Leota must have read it a hundred times. She inspected it with a magnifying glass, checked for invisible ink, Googled it, wrote it out in Pig Latin, anything to decipher the note. She memorized every marking on the message: the folded right corner, the coffeish stain under the word around, a smudge at the bottom that looked like an erasure. In the end, she decided the simplest explanation was the most likely. So Leota went to the address and was prepared for anything. She brought a knife with her, but didn’t tell anyone where she was going.
Just around back behind 4024b Jackson Ave were two nearly identical doors. Both appeared boarded up. Neither had a doorknob, a bell, or any lettering. She knocked on the left door. For a moment nothing happened.
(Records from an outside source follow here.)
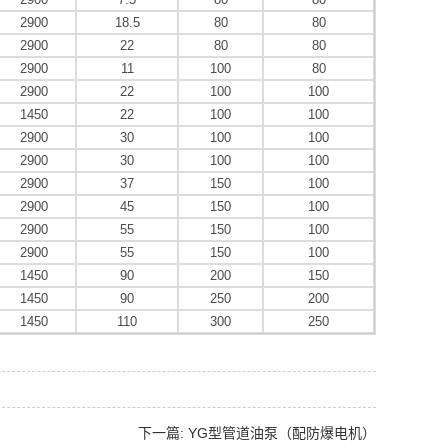
2900
18.5
80
80
2900
22
80
80
2900
11
100
80
2900
22
100
100
1450
22
100
100
2900
30
100
100
2900
30
100
100
2900
37
150
100
2900
45
150
100
2900
55
150
100
2900
55
150
100
1450
90
200
150
1450
90
250
200
1450
110
300
250
下一篇: YG型管道油泵（配防爆电机）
And then it rolled open.
Leota stepped inside and clutched the knife in her bag. It had been bright outside and it took a second for her eyes to adjust. The room was a garage, and standing center was a middle-aged man staring under the hood of an old car. He introduced himself as Mr. Martine. “I see you found the place alright,” he said. “I guess you know why you’re here.”
Loeta nodded, and relaxed the grip of her knife.
Next to Mr. Martine was the car that she’d scrapped up against a few weeks ago. He said the damage wasn’t too bad. A few hundred dollars would cover the paint. Classic cars were his hobby. It was his garage, and he’d done the repairs himself. He explained that he’d watched the incident while sitting on his porch. “I was close to calling the police, but I figured you’d come.”
“What made you so sure” she asked.
“Because of that new car you were driving. No one drives a hybrid unless they feel really guilty about things.”
Daniel always assumed he knew what someone else was thinking. It was a quality that didn’t exactly endear him as traveling companion for Mason. As they drove for long stretches, Mason’s mind would drift and his expression waver between a scowl, a vacant glance, or a grin. Daniel would catch him in one expression or another and say Are you in a bad mood? Or, I think I know what’s on your mind.
It was a habit of Daniel’s that Mason noticed before they even passed one hundred miles. But by now they’d covered more than ten-times that distance, and Mason was at a breaking point. The car jostled as he drove on an uneven section of highway, and his expression momentarily tensed. Daniel noticed and said, “I can tell you’re a little peeved.”
Mason tried to keep a stoic expression, but it wouldn’t hold.
“There’s no reason to sneer at me,” said Daniel. “If you want I’ll take over the drive.”
Mason kept his hands firmly on the wheel and assured Daniel that he was fine.
“It’s really okay,” Daniel countered. “I can tell we’re hitting a little bit of a rough patch, both literally and metaphorically.”
He considered literally tossing Daniel out of the car, but he needed him there to help split the gas money. This wasn’t the road trip he had expected. He noticed Daniel turned away from him and was starring out the window.
A car pulled up beside them and kept pace with them for a few hundred feet. “Keep your eyes on the road,” said Daniel.
“What? Why?” asked Mason, resisting every urge to look into the car next to them.
“I think there’s someone being kidnapped in the car next to us.”
Mason didn’t even have to ask how Daniel could tell.